Champion show grower John Trim runs us through the details of cultivation of exhibition runner beans for the show bench in this second article of three on show growing runner beans.
This is Part Two of Three Parts on Exhibition Runner Beans:
- Exhibition Runner Beans for Horticultural Show
- Cultivation of Exhibition Runner Beans for Horticultural Show
- Staging of Exhibition Runner Beans for Horticultural Show
Planting out your Runner Beans
Once you have raked in the fertiliser to the soil surface it is time to erect supports for the beans to climb up. Beans for exhibition are grown on the cordon system. Metal or wooden posts are firmly positioned at each end of the trench and a straining wire is attached between them.
Posts will be required every 8’ / 2.4M as there will be a lot of windage once the beans are fully grown. Every 18”/45cm clip or tie an 8’ tall bamboo cane to the wire. These can be positioned upright or at an angle so that the beans hang away from the foliage.
Set out one plant per cane and wind the growing point around the cane in an anti clockwise direction. Hold the growing point in place for a count of 20 seconds and the stem will stay in that position.
After frost, wind damage is the worse enemy of the young runner beans, erect a plastic screen a meter high around the plants until they are well established. This also creates a micro climate and helps to stimulates growth.
Care of the Runner Bean Plants
As the bines (main stems of the plants) grow they throw out side shoots and flower stalks. All of these should be pinched out from the bottom 2’ 6” (75cm) of stem. There after allow flower stalks to form but continue to pinch out all the side shoots.
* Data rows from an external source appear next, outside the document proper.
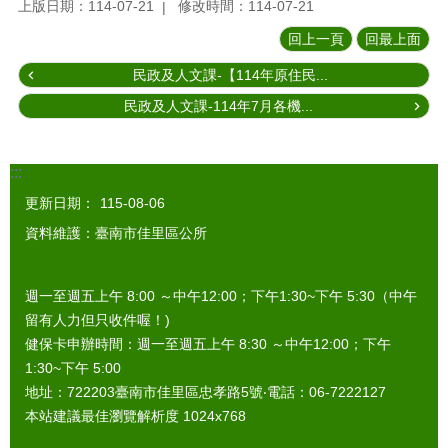
上版日期：114-07-21
修改時間：114-07-21
回上一頁
回最上面
民政及人文課-【114年原住民...
民政及人文課-114年7月各機...
:::
更新日期：
115-08-06
資料維護：臺南市佳里區公所
週一至週五上午 8:00 ～中午12:00；下午1:30~下午 5:30（中午
留有人力但只收件喔！)
健保卡申辦時間：週一至週五上午 8:30 ～中午12:00；下午
1:30~下午 5:00
地址：722203臺南市佳里區忠孝路5號‧電話：06-7222127
本站建議最佳瀏覽解析度 1024x768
This has the effect of directing all the plants energy into fewer beans and hence they will grow longer. It is rather like thinning apples or plums for a heavier crop.
Do not go overboard with watering in the early stages of the beans life. Wait for bean set then you can’t give them enough. Early on we want the plants to search for water and in doing so create a strong root system.
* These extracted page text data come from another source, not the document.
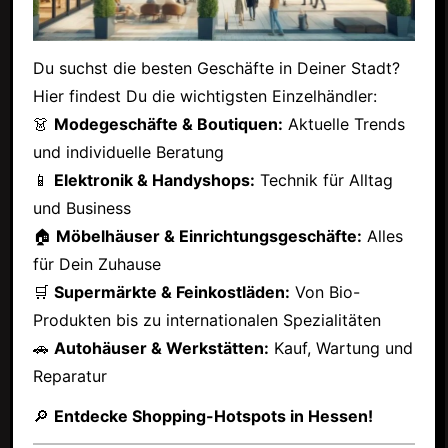
Du suchst die besten Geschäfte in Deiner Stadt?
Hier findest Du die wichtigsten Einzelhändler:
👗
Modegeschäfte & Boutiquen:
Aktuelle Trends
und individuelle Beratung
📱
Elektronik & Handyshops:
Technik für Alltag
und Business
🏠
Möbelhäuser & Einrichtungsgeschäfte:
Alles
für Dein Zuhause
🛒
Supermärkte & Feinkostläden:
Von Bio-
Produkten bis zu internationalen Spezialitäten
🚗
Autohäuser & Werkstätten:
Kauf, Wartung und
Reparatur
🔎
Entdecke Shopping-Hotspots in Hessen!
When the bines reach the top of the cane pinch out the growing tip. This will help to induce flowering and bean set.
Generally beans do not suffer from much in the way of disease, they may have the odd attack of bean rust which is an air borne fungus that generally occurs late in the season or halo blight, but these occurrences are fairly rare. They are more likely to be attacked by pests.
As young plants they are most at risk from slugs so keep those pellets handy. As the plants grow it is usually black fly that make an appearance. Check under the leaves for that is where they first appear.
A small infestation can be washed off with the hose or rub them off using a flannel soaked in warm soapy water. If you have to spray with insecticide do this late evening when the ladybirds are abed.
Runner Bean Setting Problems
In hot weather bean set may prove difficult. Efficient pollination can only happen if the night time temperature falls below 60f/16c. If the temperature is consistently above this it inhibits the pollen grains from germinating. To assist germination hose the plants down with cold water in the evening.
Red flowered varieties suffer most from this condition in hot weather. White or bi-coloured varieties cope better as they are self pollinating. Unfortunately the white and bi-coloured varieties do not have a suitable contender for exhibition.
Pick off all beans that are over size and thin each hand of beans down to threes. Also remove the remnants of the flower from each bean as this could induce curling. As the beans grow remove any leaf they may touch or rub against. We want them to grow as straight as possible.
A hand of 3 or 4 beans can become quite heavy as they approach full size and the weight of them will often bend or even snap off the stalk. Tie each developing hand to the cane with string. This will also hold the beans clear of the surrounding foliage.